Inventor claims new engine gives power boost

An engine based on two basic parts could be `the kiss of death’ to existing piston-driven and turbine systems, its inventor claims. Tony Cuthbert says the hybrid turbine motor greatly improves on the power to weight ratio of traditional piston engines. `This device could be used to power any vehicle from a car to large […]

An engine based on two basic parts could be `the kiss of death’ to existing piston-driven and turbine systems, its inventor claims.

Tony Cuthbert says the hybrid turbine motor greatly improves on the power to weight ratio of traditional piston engines.

`This device could be used to power any vehicle from a car to large ship at a fraction of the cost,’ he says.

The most basic form of the engine consists of two similar fixed discs with waveform tracks machined into them.

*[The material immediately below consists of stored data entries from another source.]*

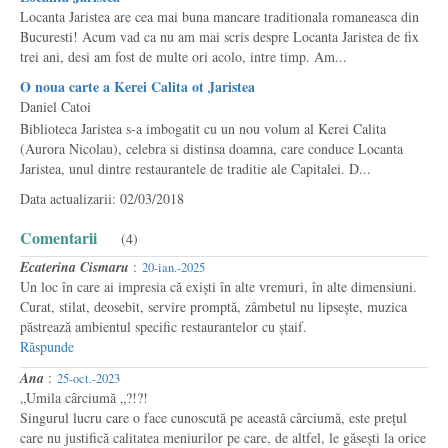
Locanta Jaristea are cea mai buna mancare traditionala romaneasca din
Bucuresti! Acum vad ca nu am mai scris despre Locanta Jaristea de fix
trei ani, desi am fost de multe ori acolo, intre timp. Am...
O noua carte a Kerei Calita ot Jaristea
Daniel Catoi
Biblioteca Jaristea s-a imbogatit cu un nou volum al Kerei Calita
(Aurora Nicolau), celebra si distinsa doamna, care conduce Locanta
Jaristea, unul dintre restaurantele de traditie ale Capitalei. D...
Data actualizarii: 02/03/2018
Comentarii
(4)
Ecaterina Cismaru
:
20-ian.-2025
Un loc în care ai impresia că exiști în alte vremuri, în alte dimensiuni.
Curat, stilat, deosebit, servire promptă, zâmbetul nu lipsește, muzica
păstrează ambientul specific restaurantelor cu ștaif.
Răspunde
Ana
:
25-oct.-2023
„Umila cârciumă „?!?!
Singurul lucru care o face cunoscută pe această cârciumă, este prețul
care nu justifică calitatea meniurilor pe care, de altfel, le găsești la orice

Each contains a number of inlet ports. A rotating disc with valves, located to coincide with the waveform tracks, lies between the fixed discs. The rotating disc has a corresponding number of outlet ports and is fixed on a drive shaft. The valves allow liquid or steam to be transferred between the waveform track and the outlet port.

Heat, liquid, steam, or gas can be used to power the turbine. The system can work in two ways.

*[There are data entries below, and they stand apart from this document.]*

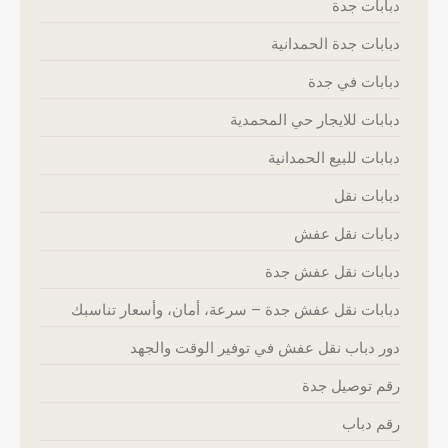
دبابات جدة
دبابات جدة الحمدانية
دبابات في جدة
دبابات للايجار حي المحمدية
دبابات للبيع الحمدانية
دبابات نقل
دبابات نقل عفش
دبابات نقل عفش جدة
دبابات نقل عفش جدة – سرعة، أمان، وأسعار تناسبك
دور دباب نقل عفش في توفير الوقت والجهد
رقم توصيل جدة
رقم دباب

The first involves high-pressure fluid entering the chamber formed by the waveform track, slide valves and rotating disc through the inlet ports. The fluid forces the rotating disc around. As the disc rotates the inlet port is closed causing the valves to open, releasing pressure through the outlet ports.

The second method feeds water into the chamber, which is vaporised by heating the fixed discs. The high-pressure steam generated forces the rotating disc around, closes the inlet port and opens the outlet port. `This would work with a compression ignition or spark ignition system,’ Cuthbert says.

The machine can be configured using multiple waveforms, discs and valves, and could be used for direct, indirect or magnetically-driven drives.

Experimental research data (which can be accessed at: www.cuthbert-physics. com), suggests that one of Cuthbert’s engines, weighing just a fifth of a petrol or diesel engine, could produce six to seven times the power of its rival.